The avconv
incantation required to put text on frames extracted from a video file looks like this (it’s all on one line, so you’ll need some side scrolling action):
avconv -ss 00:11:47 -i /mnt/backup/Video/2014-09-08/MAH00070.MP4 -t 1 -f image2 -q 1 -vf "drawtext=fontfile=/usr/share/fonts/truetype/ttf-dejavu/DejaVuSansMono.ttf : text='2014-09-08 10\:58\:47' : fontcolor=white : fontsize=60 : box=1 : boxcolor=black@0.7 : x=1200 : y=30" MAH00070-001147-%03d.jpg
That’s applying some hints to the rather succinct drawtext
doc.
The -ss 00:11:47
sets the starting time relative to the beginning of the file, so it’s an offset that, when added to the file start time in the Exif metadata, produces the actual time-of-day. The extracted frames begin at the closest “seek point”, which I presume will be pretty close to the specified second. The -accurate_seek
option may be relevant. Verifying all that could be tricky.
The -t 1
specifies the duration.
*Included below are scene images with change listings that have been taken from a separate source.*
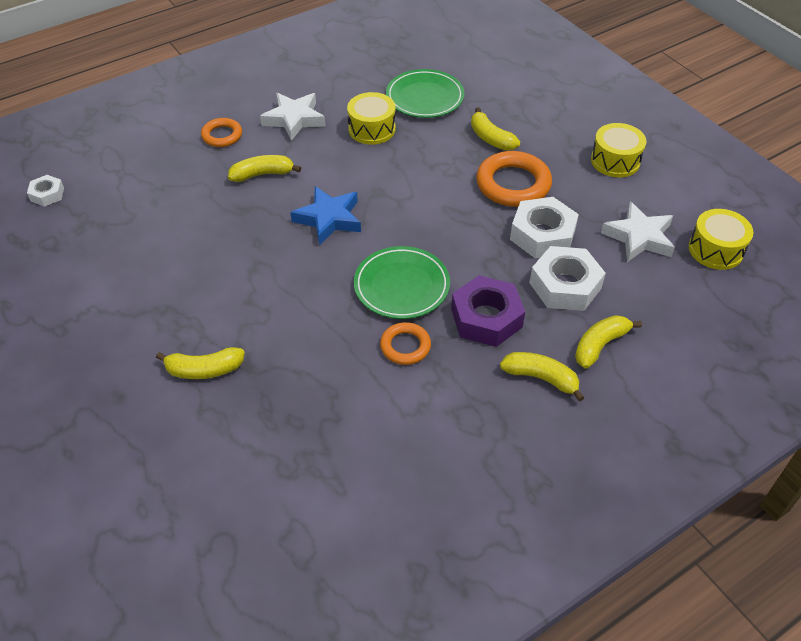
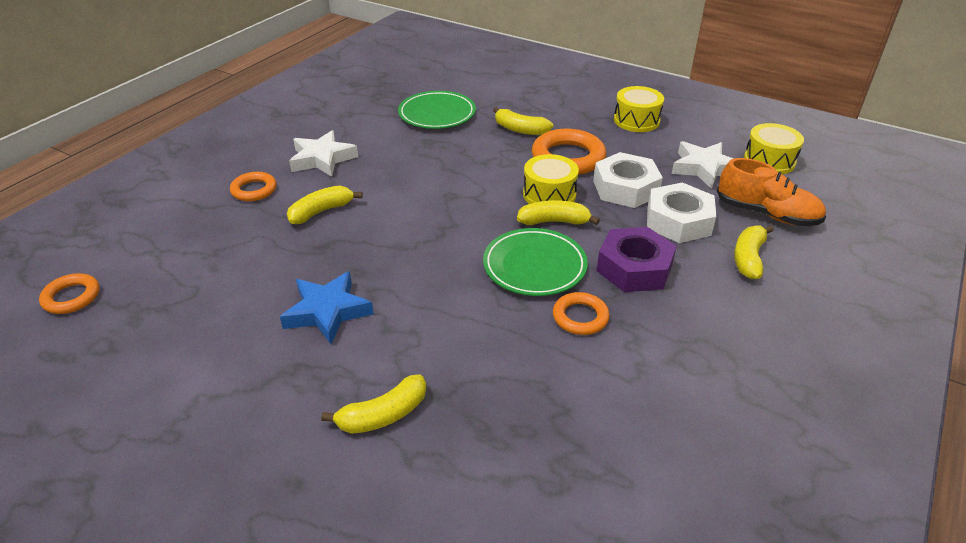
camera: 25 degrees left, 10 degrees down
white nut [27,175,64,207] -> orange ring [39,273,100,314]
blue star [290,186,361,245] -> blue star moved to [280,271,374,344]
yellow drum [347,92,396,145] -> yellow drum moved to [523,154,579,204]
yellow banana [500,352,585,402] -> yellow banana moved to [517,200,600,225]
none -> orange shoe [717,158,826,226]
Each second produces 60 frames, numbered from 001
to 060
in the output filename, as defined by the %03d
in the output filename format string.
The -vf "drawtext="
gibberish does the actual text overlay, with all the parameters tucked inside the double quotes.
You must escape all colons in the text
string (as '10\:58\:47'
, note the single quotes), because unescaped colons separate the drawtext
options.
The fontsize
seems to be in pixels with an upper limit of 72.
The boxcolor
rectangle just barely covers the characters; there’s no way to enlarge it just a few more pixels to make a nice frame. The fraction at the end of black@0.7
string produces 70% opacity.
I manually added the actual starting time (10:47) to the offset time for each segment (previewed with vlc
), jammed that into the avconv
command, and extracted some interesting frames from a recent ride…
I get plenty of clearance while approaching an intersection, which is pleasant:

Absorbed in something on the passenger seat while I’m trackstanding the ‘bent and watching the brake lights:

The turn signal goes on just after acceleration commences:

Because I never pass on the right, I didn’t participate in a classic right hook:

The traffic signal goes yellow as I cross the walk ladder, with the tail of the SUV visible beyond the crosswalk on the right. The green-to-yellow transition takes 10 frames = 1/6 second and this image shows the half-intensity point of both incandescent bulbs:

The rest of the ride seemed less eventful.
Frankly, that’s way too much handwork for the results in the upper-right corner. I think a better way starts with extracting unannotated frames from the video, then slapping timestamps on them using ImageMagick, calculating and feeding it the appropriate values for each frame.
Putting the annotation up in the sky seems better than near the bottom corners, if only because images of the pavement might actually be useful. The timestamp needs the frame number and I think splitting it into two shorter sections (date and time) in the left and right upper corners might work better.